See what I’ve done in this article?
It’s not like I don’t know how to write a ‘proper’ sentence, but I know that content, presented this way, is easier to scan and enjoyed by my readers. I also use bold and italic, links to other useful articles, bullet points and everything that makes your reading easier.
Write as you’d talk to a friend
Don’t try to impress anyone with your medical copy.
Just deliver the information in a friendly relaxed manner. This is not a medical textbook, it’s a medical blog that should allow ALL your patients to get educated and see you as an authority in your field.
Weird enough, you don’t need to use pompous sentences, you’ll do a great job with a friendly tone and easy to understand articles.
One of our healthcare marketing clients (from a local OBGYN clinic) told us their patients really enjoyed the articles we provided for their medical blog, since they were not sounding like an article from a medical book, which regular folks find difficult to understand.
Don’t write crappy content just to get an article published
Few years ago most content marketers would advise their clients to write 300-500 word articles, regardless of quality, just to get content on their websites. Most of these articles were clearly sub-par, but they would help with the search engines optimization (SEO), by providing more pages for Google to index.
All these articles would get inter-linked and … voila, better rankings.
Fortunately, in the past years the search engines curbed their enthusiasm for crappy content, and the trend is now for ‘meaty’ articles, filled with great information.
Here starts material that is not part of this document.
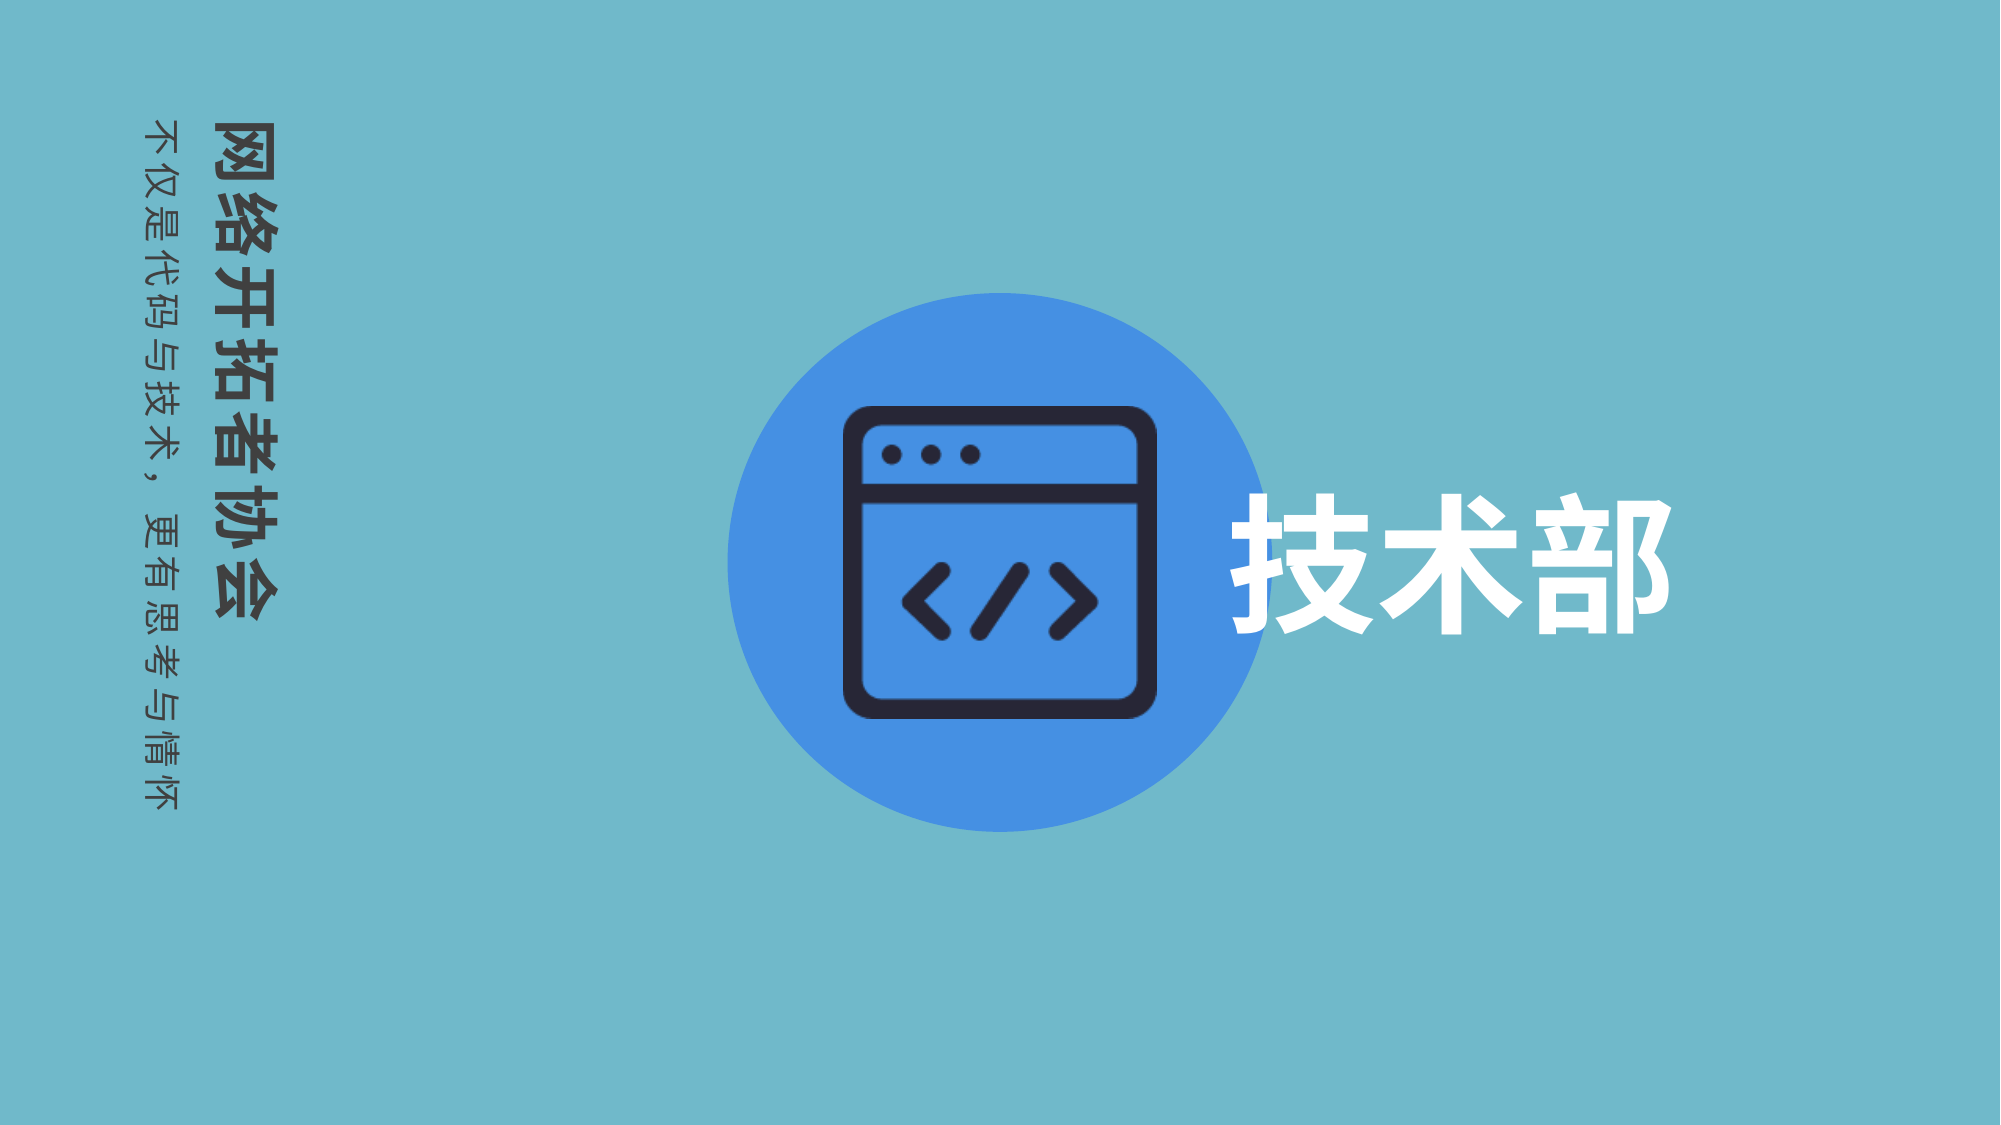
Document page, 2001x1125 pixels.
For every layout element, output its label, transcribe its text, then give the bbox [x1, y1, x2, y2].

Of course, you should still write articles that have a similar topic (break down some huge articles in more articles, each dealing with a separate sub-topic) and cross-link them, but the content should be of exceptional quality.
Not only will your still do great in your SEO endeavors, but your articles will be shared by the community and this means free traffic.
Please, don’t write about your vision
If I had a dollar for each ‘our vision‘ page my clients wrote on their websites, I’d be really rich.
Most of them think such pompous articles will impress their potential clients. Unfortunately, the exact opposite happens: people get bored and just leave your page.
I usually tell my clients that their vision should be to earn as much money as possible, by providing some excellent service to their patients/clients.
Again, we need to remember that our clients don’t care about us, our visions of how we see our businesses 5 years from now.
They care about their pains and problems. In this case we need to find solutions that work and write about them.
In conclusion: your medical blog should inform and educate patients. Write about their conditions, procedures and anything you find useful. Do it in a natural friendly way, making sure you don’t get too carried away with medical jargon.